Initial treatment should be nonoperative in most cases. It incldeus
- Rest or immobilization for 6 to 12 weeks
- Modification of activities
- Local steroid injections
Surgery can be considered if the above modalities fail to work.
The goal of surgery for ulnar impaction syndrome is to decrease the length of the ulna relative to the radius. This leads to a decrease in the amount of load that crosses the ulnocarpal joint.
Ulnar-shortening osteotomy and the wafer procedure are two main surgeries for this.
Ulnar head excisional osteotomies have been described.

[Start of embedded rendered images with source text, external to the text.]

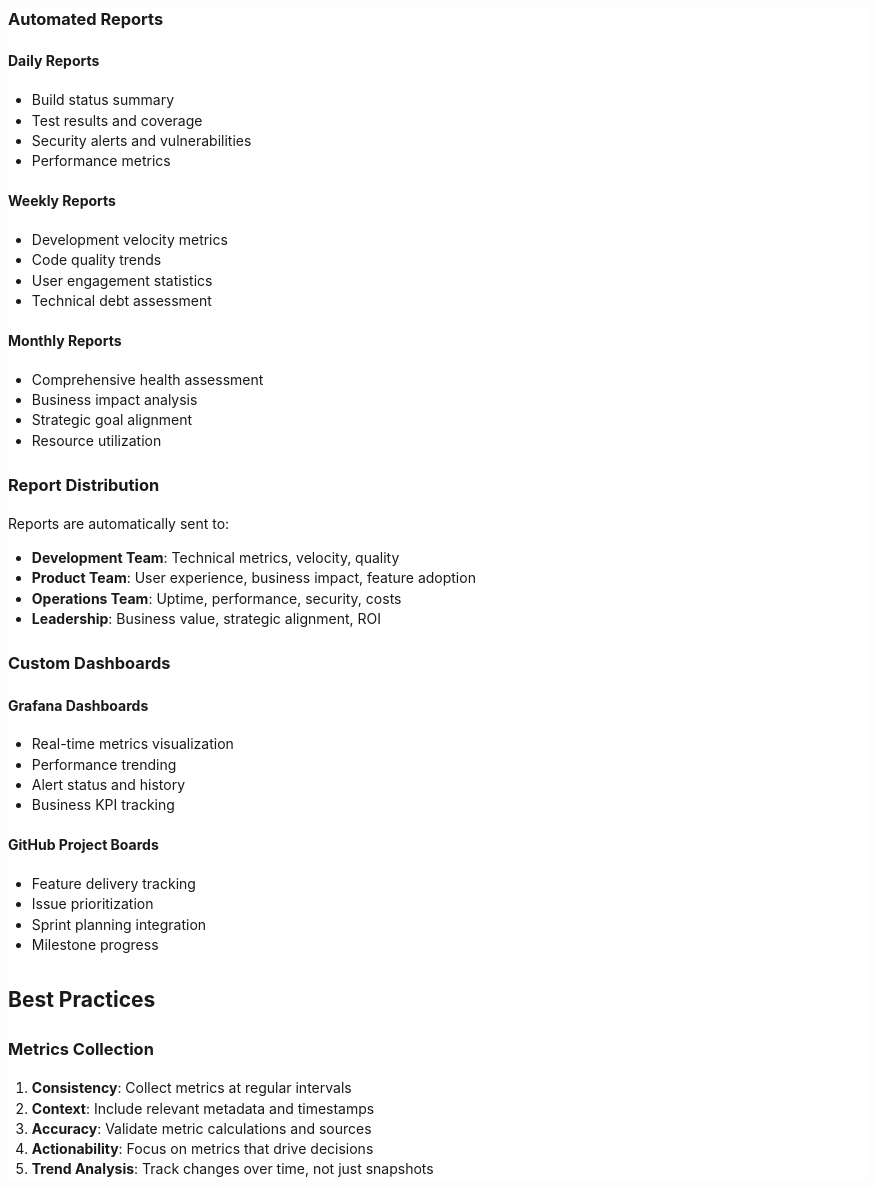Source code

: ### Automated Reports

#### Daily Reports
- Build status summary
- Test results and coverage
- Security alerts and vulnerabilities
- Performance metrics

#### Weekly Reports
- Development velocity metrics
- Code quality trends
- User engagement statistics
- Technical debt assessment

#### Monthly Reports
- Comprehensive health assessment
- Business impact analysis
- Strategic goal alignment
- Resource utilization

### Report Distribution

Reports are automatically sent to:
- **Development Team**: Technical metrics, velocity, quality
- **Product Team**: User experience, business impact, feature adoption
- **Operations Team**: Uptime, performance, security, costs
- **Leadership**: Business value, strategic alignment, ROI

### Custom Dashboards

#### Grafana Dashboards
- Real-time metrics visualization
- Performance trending
- Alert status and history
- Business KPI tracking

#### GitHub Project Boards
- Feature delivery tracking
- Issue prioritization
- Sprint planning integration
- Milestone progress

## Best Practices

### Metrics Collection
1. **Consistency**: Collect metrics at regular intervals
2. **Context**: Include relevant metadata and timestamps
3. **Accuracy**: Validate metric calculations and sources
4. **Actionability**: Focus on metrics that drive decisions
5. **Trend Analysis**: Track changes over time, not just snapshots
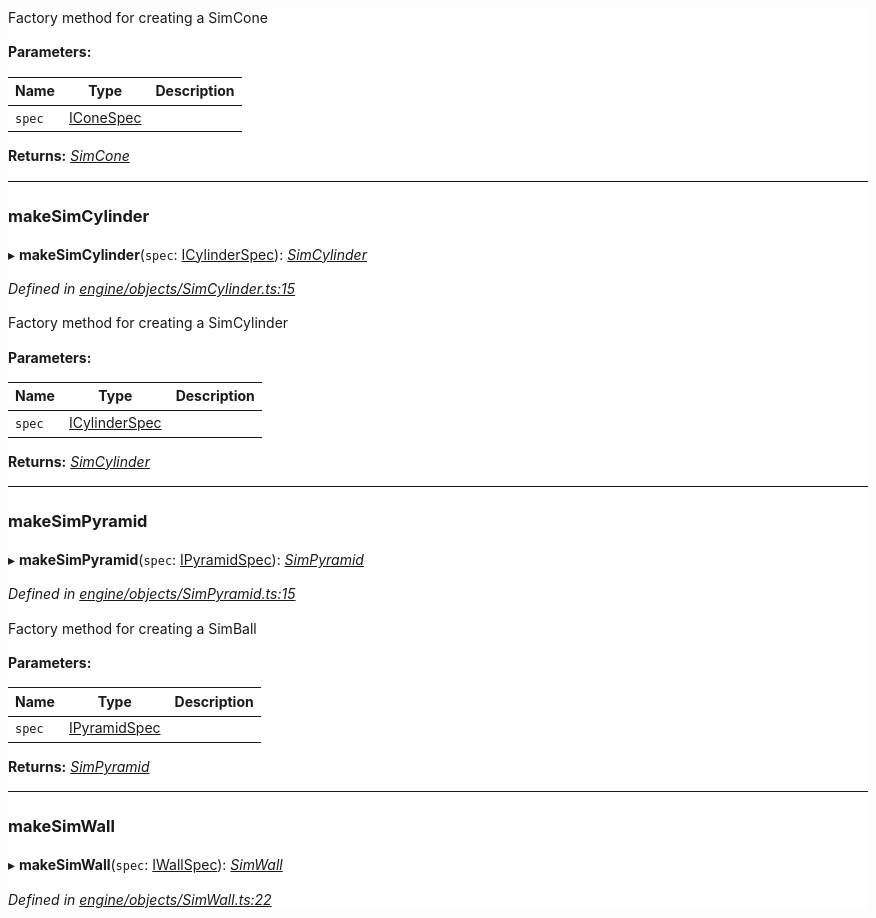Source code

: Factory method for creating a SimCone

**Parameters:**

Name | Type | Description |
------ | ------ | ------ |
`spec` | [IConeSpec](interfaces/iconespec.md) |   |

**Returns:** *[SimCone](classes/simcone.md)*

___

###  makeSimCylinder

▸ **makeSimCylinder**(`spec`: [ICylinderSpec](interfaces/icylinderspec.md)): *[SimCylinder](classes/simcylinder.md)*

*Defined in [engine/objects/SimCylinder.ts:15](https://github.com/FRUK-Simulator/SimulatorCore/blob/cdc4cfb/src/engine/objects/SimCylinder.ts#L15)*

Factory method for creating a SimCylinder

**Parameters:**

Name | Type | Description |
------ | ------ | ------ |
`spec` | [ICylinderSpec](interfaces/icylinderspec.md) |   |

**Returns:** *[SimCylinder](classes/simcylinder.md)*

___

###  makeSimPyramid

▸ **makeSimPyramid**(`spec`: [IPyramidSpec](interfaces/ipyramidspec.md)): *[SimPyramid](classes/simpyramid.md)*

*Defined in [engine/objects/SimPyramid.ts:15](https://github.com/FRUK-Simulator/SimulatorCore/blob/cdc4cfb/src/engine/objects/SimPyramid.ts#L15)*

Factory method for creating a SimBall

**Parameters:**

Name | Type | Description |
------ | ------ | ------ |
`spec` | [IPyramidSpec](interfaces/ipyramidspec.md) |   |

**Returns:** *[SimPyramid](classes/simpyramid.md)*

___

###  makeSimWall

▸ **makeSimWall**(`spec`: [IWallSpec](interfaces/iwallspec.md)): *[SimWall](classes/simwall.md)*

*Defined in [engine/objects/SimWall.ts:22](https://github.com/FRUK-Simulator/SimulatorCore/blob/cdc4cfb/src/engine/objects/SimWall.ts#L22)*
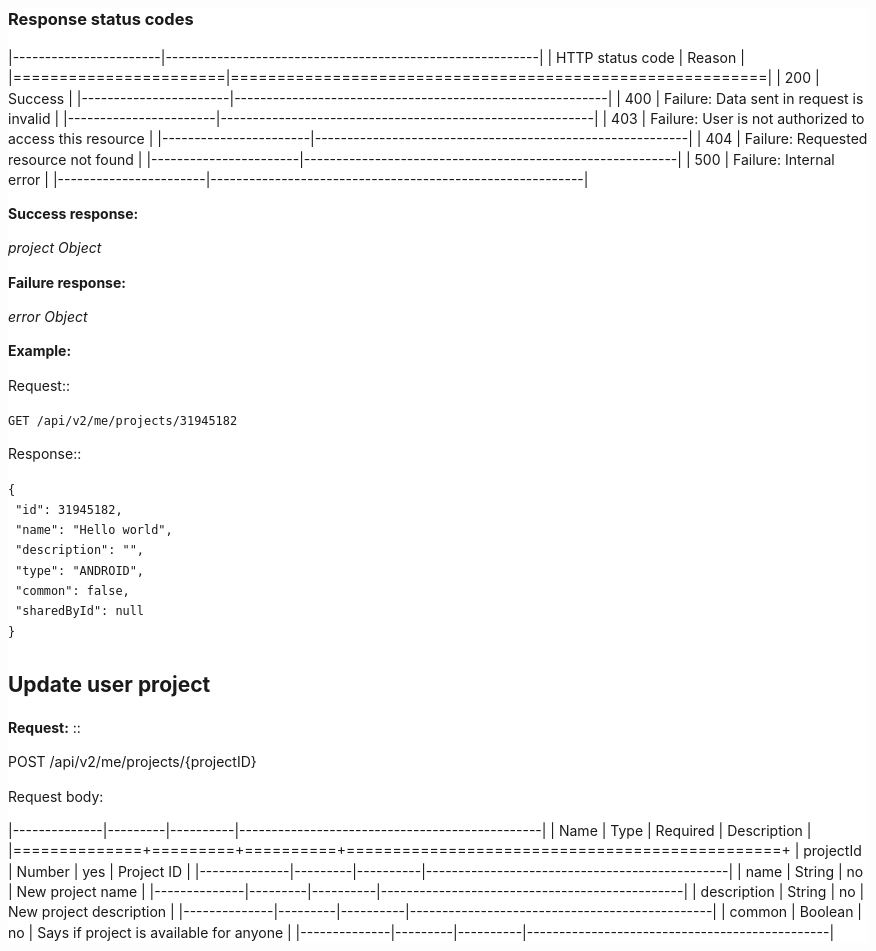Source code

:  
### Response status codes

|-----------------------|----------------------------------------------------------|
| HTTP status code      | Reason                                                   |
|=======================|==========================================================|
| 200                   | Success                                                  |
|-----------------------|----------------------------------------------------------|
| 400                   | Failure: Data sent in request is invalid                 |
|-----------------------|----------------------------------------------------------|
| 403                   | Failure: User is not authorized to access this resource  |
|-----------------------|----------------------------------------------------------|
| 404                   | Failure: Requested resource not found                    |
|-----------------------|----------------------------------------------------------|
| 500                   | Failure: Internal error                                  |
|-----------------------|----------------------------------------------------------|
 

**Success response:** 

*project Object*
 

**Failure response:**

*error Object*

 
**Example:**
 
Request::
   
    GET /api/v2/me/projects/31945182
   
Response::
 
    {  
     "id": 31945182,  
     "name": "Hello world",  
     "description": "",  
     "type": "ANDROID",  
     "common": false,  
     "sharedById": null  
    }  
 
 
## Update user project

**Request:** ::

 POST /api/v2/me/projects/{projectID}  
  
Request body:

|--------------|---------|----------|-----------------------------------------------|
 | Name         | Type    | Required | Description                                   |
|==============+=========+==========+===============================================+
 | projectId    | Number  |   yes    | Project ID                                    |
|--------------|---------|----------|-----------------------------------------------|
 | name         | String  |    no    | New project name                              |
|--------------|---------|----------|-----------------------------------------------| 
 | description  | String  |    no    | New project description                       |
|--------------|---------|----------|-----------------------------------------------|
 | common       | Boolean |    no    | Says if project is available for anyone       |
|--------------|---------|----------|-----------------------------------------------|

These effectively shorten the ulnar head while preserving the domal cartilage.
In presence of distal radioulnar joint arthritis [DRUJA], the procedure should address both, DRUJA and the ulnar impaction syndrome.
These procedures include endoprosthetic ulnar head arthroplasty, Bowers’ hemiresection arthroplasty, matched distal ulna resection arthroplasty, the Darrach procedure, and the Sauve-Kapandji procedure.

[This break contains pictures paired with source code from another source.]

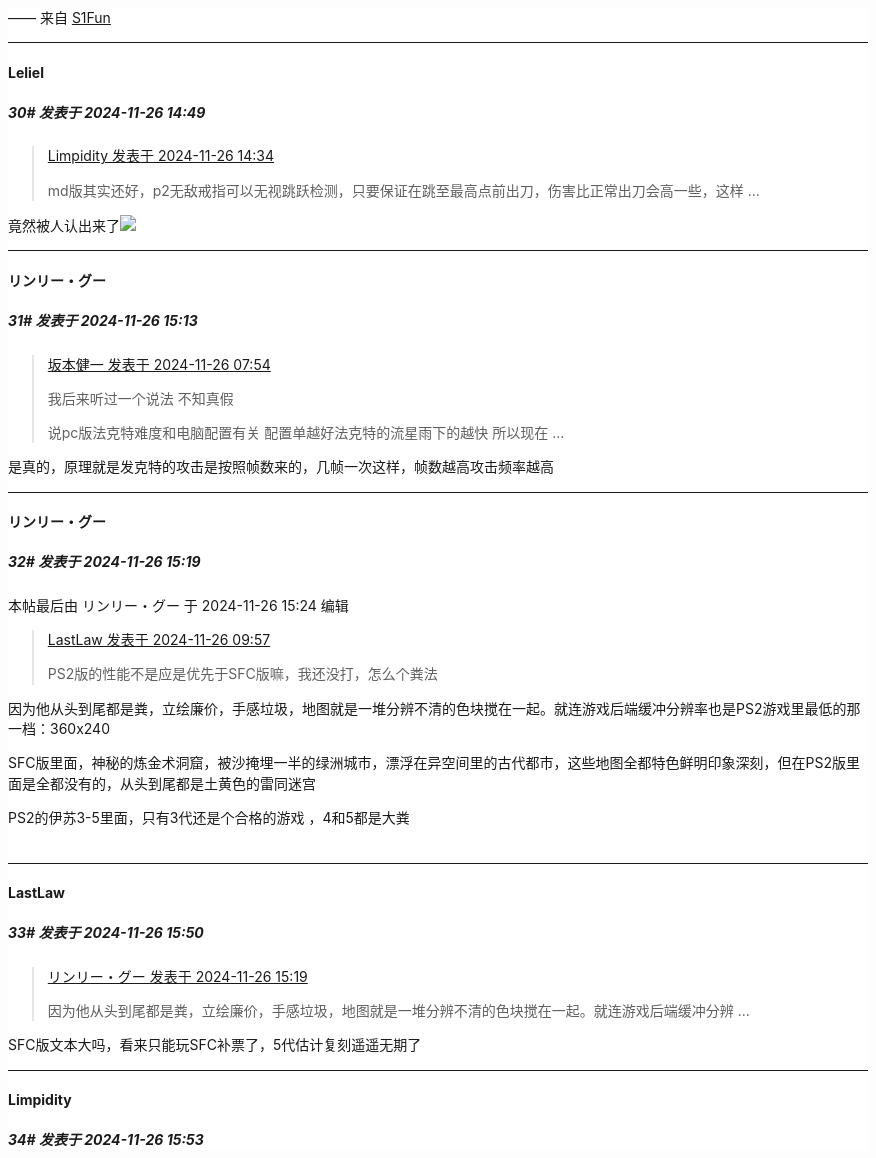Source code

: —— 来自 [S1Fun](https://s1fun.koalcat.com)

*****

####  Leliel  
##### 30#       发表于 2024-11-26 14:49

<blockquote><a href="httphttps://bbs.saraba1st.com/2b/forum.php?mod=redirect&amp;goto=findpost&amp;pid=66778582&amp;ptid=2208242" target="_blank">Limpidity 发表于 2024-11-26 14:34</a>

md版其实还好，p2无敌戒指可以无视跳跃检测，只要保证在跳至最高点前出刀，伤害比正常出刀会高一些，这样 ...</blockquote>
竟然被人认出来了<img src="https://static.saraba1st.com/image/smiley/face2017/075.png" referrerpolicy="no-referrer">

*****

####  リンリー・グー  
##### 31#       发表于 2024-11-26 15:13

<blockquote><a href="httphttps://bbs.saraba1st.com/2b/forum.php?mod=redirect&amp;goto=findpost&amp;pid=66775427&amp;ptid=2208242" target="_blank">坂本健一 发表于 2024-11-26 07:54</a>

我后来听过一个说法 不知真假

说pc版法克特难度和电脑配置有关 配置单越好法克特的流星雨下的越快 所以现在 ...</blockquote>
是真的，原理就是发克特的攻击是按照帧数来的，几帧一次这样，帧数越高攻击频率越高

*****

####  リンリー・グー  
##### 32#       发表于 2024-11-26 15:19

 本帖最后由 リンリー・グー 于 2024-11-26 15:24 编辑 
<blockquote><a href="httphttps://bbs.saraba1st.com/2b/forum.php?mod=redirect&amp;goto=findpost&amp;pid=66776314&amp;ptid=2208242" target="_blank">LastLaw 发表于 2024-11-26 09:57</a>

PS2版的性能不是应是优先于SFC版嘛，我还没打，怎么个粪法</blockquote>
因为他从头到尾都是粪，立绘廉价，手感垃圾，地图就是一堆分辨不清的色块搅在一起。就连游戏后端缓冲分辨率也是PS2游戏里最低的那一档：360x240

SFC版里面，神秘的炼金术洞窟，被沙掩埋一半的绿洲城市，漂浮在异空间里的古代都市，这些地图全都特色鲜明印象深刻，但在PS2版里面是全都没有的，从头到尾都是土黄色的雷同迷宫

PS2的伊苏3-5里面，只有3代还是个合格的游戏 ，4和5都是大粪                                                                                                                                                                                          

*****

####  LastLaw  
##### 33#       发表于 2024-11-26 15:50

<blockquote><a href="httphttps://bbs.saraba1st.com/2b/forum.php?mod=redirect&amp;goto=findpost&amp;pid=66778972&amp;ptid=2208242" target="_blank">リンリー・グー 发表于 2024-11-26 15:19</a>

因为他从头到尾都是粪，立绘廉价，手感垃圾，地图就是一堆分辨不清的色块搅在一起。就连游戏后端缓冲分辨 ...</blockquote>
SFC版文本大吗，看来只能玩SFC补票了，5代估计复刻遥遥无期了

*****

####  Limpidity  
##### 34#       发表于 2024-11-26 15:53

Briefs of some common procedures is given below.
Ulnar Shortening Osteotomy
First described by Milch in 1941, this osteotomy is still considered the gold standard
It should be preferred over wafer procedure in-
- A wrist with positive ulnar variance and a prominent ulnar styloid
- Ulnocarpal abutment with dorsal subluxation of the ulna.
The osteotomy is performed at the junction of the distal and middle third of the ulna.
Ulnar shortening should be avoided in patients with DRUJ arthritis, and in patients with a reverse oblique DRUJ slope.
Delayed union or nonunion, and hardware-related complications may occur after this procedure.
The wafer procedure refers to resection of distal 2–3 mm of the dome of the ulnar head.
This can be done as an open procedure or arthroscopy. It allows rapid return to normal activities.
It is effective for decreasing the ulnocarpal load.
It avoids the complications of ulnar shortening osteotomy and can be done in DRUJ with reverse slope. But the resection is limited to 2-3 mm.
Unlike osteotomy, It does not improve dorsal subluxation of the ulna, and it does not tighten the ulnocarpal ligamentous complex.
Complete or partial ulnar head resection. Done in advanced lesions.
Arthrodesis of the distal radioulnar joint with distal ulnar pseudoarthrosis
When ulnocarpal impaction occurs following fractures of radius, the procedure can restore normal joint anatomy. This approach fixes the culprit bone rather than doing a compensation procedure on the other bone.